* WHAT YOU HAVE TO DO *
Copy the source text of every record below word for word, leaving out the pictures.

[Records of document images with their source code]
________________

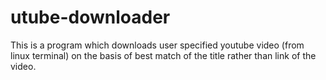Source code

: # utube-downloader
This is a program which downloads user specified youtube video (from linux terminal) on the basis of best match of the title rather than link of the video.
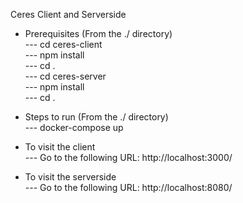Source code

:Ceres Client and Serverside <br>

- Prerequisites (From the ./ directory)<br>
  --- cd ceres-client<br>
  --- npm install<br>
  --- cd .<br>
  --- cd ceres-server<br>
  --- npm install<br>
  --- cd . <br>

- Steps to run (From the ./ directory) <br>
  --- docker-compose up<br>

- To visit the client <br>
  --- Go to the following URL: http://localhost:3000/<br>

- To visit the serverside <br>
  --- Go to the following URL: http://localhost:8080/<br>
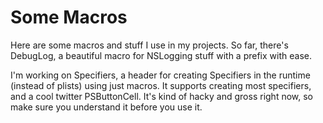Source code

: Some Macros
=============

Here are some macros and stuff I use in my projects. So far, there's DebugLog, a beautiful macro for NSLogging stuff with a prefix with ease.

I'm working on Specifiers, a header for creating Specifiers in the runtime (instead of plists) using just macros. It supports creating most specifiers, and a cool twitter PSButtonCell. It's kind of hacky and gross right now, so make sure you understand it before you use it.
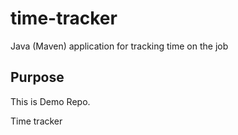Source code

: # time-tracker
Java (Maven) application for tracking time on the job

## Purpose

This is Demo Repo.

Time tracker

________________

* RESPONSE *
Source code

: # utube-downloader
This is a program which downloads user specified youtube video (from linux terminal) on the basis of best match of the title rather than link of the video.
Source code

:Ceres Client and Serverside <br>

- Prerequisites (From the ./ directory)<br>
  --- cd ceres-client<br>
  --- npm install<br>
  --- cd .<br>
  --- cd ceres-server<br>
  --- npm install<br>
  --- cd . <br>

- Steps to run (From the ./ directory) <br>
  --- docker-compose up<br>

- To visit the client <br>
  --- Go to the following URL: http://localhost:3000/<br>

- To visit the serverside <br>
  --- Go to the following URL: http://localhost:8080/<br>
Source code

: Some Macros
=============

Here are some macros and stuff I use in my projects. So far, there's DebugLog, a beautiful macro for NSLogging stuff with a prefix with ease.

I'm working on Specifiers, a header for creating Specifiers in the runtime (instead of plists) using just macros. It supports creating most specifiers, and a cool twitter PSButtonCell. It's kind of hacky and gross right now, so make sure you understand it before you use it.
Source code

: # time-tracker
Java (Maven) application for tracking time on the job

## Purpose

This is Demo Repo.

Time tracker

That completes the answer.